> About this task:
Please answer these questions about the API documentation excerpt:
(a) Which three values does the test operation validate?
(b) What should be verified before rollout for page publishing workflows?
(c) Which HTTP header carries the tenant ID in the send request?

The test operation validates client_id, client_secret, and redirect_uri. Other operations require only a valid access_token (and use refresh_token on HTTP 401 when configured).

For page publishing workflows, verify app review and page-level permissions before rollout.

Publish page content with send

Use send to create page posts or update existing resources. Keep publish payloads explicit and permission-aligned so failures are easy to diagnose.

const baseUrl = "https://api.example.com/api/v1";
const tenantId = "<TENANT_ID>";
const apiKey = "<API_KEY>";

async function publishPagePost(integrationId: string) {
  const response = await fetch(`${baseUrl}/integrations/${encodeURIComponent(integrationId)}/execute`, {
    method: "POST",
    headers: {
      "X-API-Key": apiKey,
      "X-Tenant-ID": tenantId,
      "Content-Type": "application/json",
    },
    body: JSON.stringify({
      operation: "send",
      endpoint: "<ENTITY_ID>/feed",
      method: "POST",
      data: {
        message: "New product release is live. Explore details at our website.",
        link: "https://example.com/releases/spring"
      }
    }),
  });
  if (!response.ok) throw new Error(`Request failed: ${response.status}`);
  return response.json();
}
curl -X POST "https://api.example.com/api/v1/integrations/<ENTITY_ID>/execute" \
  -H "X-API-Key: <API_KEY>" \
  -H "X-Tenant-ID: <TENANT_ID>" \
  -H "Content-Type: application/json" \
  -d '{
    "operation": "send",
    "endpoint": "<ENTITY_ID>/feed",
    "method": "POST",
    "data": {
      "message": "New product release is live. Explore details at our website.",
      "link": "https://example.com/releases/spring"

(Stored dataset items)

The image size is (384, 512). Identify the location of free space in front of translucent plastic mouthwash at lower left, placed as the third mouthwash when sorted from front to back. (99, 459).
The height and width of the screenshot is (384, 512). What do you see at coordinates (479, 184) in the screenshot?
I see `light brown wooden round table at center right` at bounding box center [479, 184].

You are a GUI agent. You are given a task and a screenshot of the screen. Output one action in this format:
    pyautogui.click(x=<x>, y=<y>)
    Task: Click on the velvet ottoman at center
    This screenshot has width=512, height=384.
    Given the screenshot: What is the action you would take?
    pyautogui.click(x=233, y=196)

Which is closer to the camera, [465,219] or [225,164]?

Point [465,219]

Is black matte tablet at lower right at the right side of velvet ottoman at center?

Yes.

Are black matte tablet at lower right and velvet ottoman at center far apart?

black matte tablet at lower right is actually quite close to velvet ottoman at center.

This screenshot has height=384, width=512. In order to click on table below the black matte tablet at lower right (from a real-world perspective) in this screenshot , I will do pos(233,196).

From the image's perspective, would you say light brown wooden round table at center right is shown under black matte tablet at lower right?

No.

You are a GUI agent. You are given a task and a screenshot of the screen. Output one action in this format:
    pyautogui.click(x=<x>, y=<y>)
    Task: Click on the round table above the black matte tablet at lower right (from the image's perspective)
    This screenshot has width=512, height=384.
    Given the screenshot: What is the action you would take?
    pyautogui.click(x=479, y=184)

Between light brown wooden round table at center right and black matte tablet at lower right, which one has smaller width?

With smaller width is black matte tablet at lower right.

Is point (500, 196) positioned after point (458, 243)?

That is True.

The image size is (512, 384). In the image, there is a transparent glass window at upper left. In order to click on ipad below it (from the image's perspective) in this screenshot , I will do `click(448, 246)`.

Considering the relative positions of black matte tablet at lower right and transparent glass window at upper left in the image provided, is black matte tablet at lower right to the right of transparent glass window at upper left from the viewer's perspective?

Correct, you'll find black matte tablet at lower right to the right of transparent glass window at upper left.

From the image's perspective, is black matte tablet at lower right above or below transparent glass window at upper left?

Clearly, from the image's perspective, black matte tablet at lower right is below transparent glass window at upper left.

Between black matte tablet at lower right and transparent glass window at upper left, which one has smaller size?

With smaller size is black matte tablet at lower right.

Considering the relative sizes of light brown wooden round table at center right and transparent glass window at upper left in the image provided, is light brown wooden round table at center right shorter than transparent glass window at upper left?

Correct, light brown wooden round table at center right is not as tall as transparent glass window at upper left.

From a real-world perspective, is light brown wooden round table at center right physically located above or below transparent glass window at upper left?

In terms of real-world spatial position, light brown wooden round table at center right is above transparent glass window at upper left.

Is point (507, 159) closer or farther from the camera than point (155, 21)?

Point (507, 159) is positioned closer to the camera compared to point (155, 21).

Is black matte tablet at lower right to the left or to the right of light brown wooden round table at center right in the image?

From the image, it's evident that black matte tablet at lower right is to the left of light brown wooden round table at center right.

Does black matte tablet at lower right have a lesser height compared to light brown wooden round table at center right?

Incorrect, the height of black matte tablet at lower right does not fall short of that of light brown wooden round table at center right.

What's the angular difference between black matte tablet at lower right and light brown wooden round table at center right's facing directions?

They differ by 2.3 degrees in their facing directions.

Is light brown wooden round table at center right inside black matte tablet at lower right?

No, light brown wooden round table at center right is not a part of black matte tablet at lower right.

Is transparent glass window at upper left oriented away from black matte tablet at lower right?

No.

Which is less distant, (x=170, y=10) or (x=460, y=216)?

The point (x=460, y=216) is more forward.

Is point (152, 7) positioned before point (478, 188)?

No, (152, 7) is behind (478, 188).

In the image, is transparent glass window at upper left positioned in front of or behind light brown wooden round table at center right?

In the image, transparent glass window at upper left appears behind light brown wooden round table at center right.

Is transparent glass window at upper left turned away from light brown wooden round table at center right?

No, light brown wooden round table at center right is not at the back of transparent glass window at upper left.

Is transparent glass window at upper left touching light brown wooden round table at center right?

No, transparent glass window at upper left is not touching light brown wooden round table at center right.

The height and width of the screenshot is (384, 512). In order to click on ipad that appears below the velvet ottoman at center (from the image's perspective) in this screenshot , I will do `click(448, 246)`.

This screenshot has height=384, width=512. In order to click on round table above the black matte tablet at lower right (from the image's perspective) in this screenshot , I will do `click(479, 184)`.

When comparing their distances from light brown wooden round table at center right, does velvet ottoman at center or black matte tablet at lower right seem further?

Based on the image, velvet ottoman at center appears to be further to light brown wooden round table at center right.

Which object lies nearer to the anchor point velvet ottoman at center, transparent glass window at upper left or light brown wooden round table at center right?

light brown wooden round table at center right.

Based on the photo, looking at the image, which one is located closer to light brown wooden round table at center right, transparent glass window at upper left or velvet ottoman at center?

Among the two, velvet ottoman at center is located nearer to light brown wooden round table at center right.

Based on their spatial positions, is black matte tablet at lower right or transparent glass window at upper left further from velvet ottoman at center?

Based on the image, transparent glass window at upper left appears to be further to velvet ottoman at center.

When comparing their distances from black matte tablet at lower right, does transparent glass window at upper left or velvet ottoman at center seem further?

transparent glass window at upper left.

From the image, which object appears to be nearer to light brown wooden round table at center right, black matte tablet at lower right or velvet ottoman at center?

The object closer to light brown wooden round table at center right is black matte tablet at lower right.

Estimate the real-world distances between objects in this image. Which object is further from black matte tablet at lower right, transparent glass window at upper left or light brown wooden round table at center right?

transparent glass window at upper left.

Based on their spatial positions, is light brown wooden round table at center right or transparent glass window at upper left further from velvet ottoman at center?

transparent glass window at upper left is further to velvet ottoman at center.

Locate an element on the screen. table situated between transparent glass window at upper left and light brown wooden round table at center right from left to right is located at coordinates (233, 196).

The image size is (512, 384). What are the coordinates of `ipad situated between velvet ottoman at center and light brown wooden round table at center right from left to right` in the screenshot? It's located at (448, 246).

> Problem solution:
(a) client_id, client_secret, and redirect_uri
(b) App review and page-level permissions
(c) X-Tenant-ID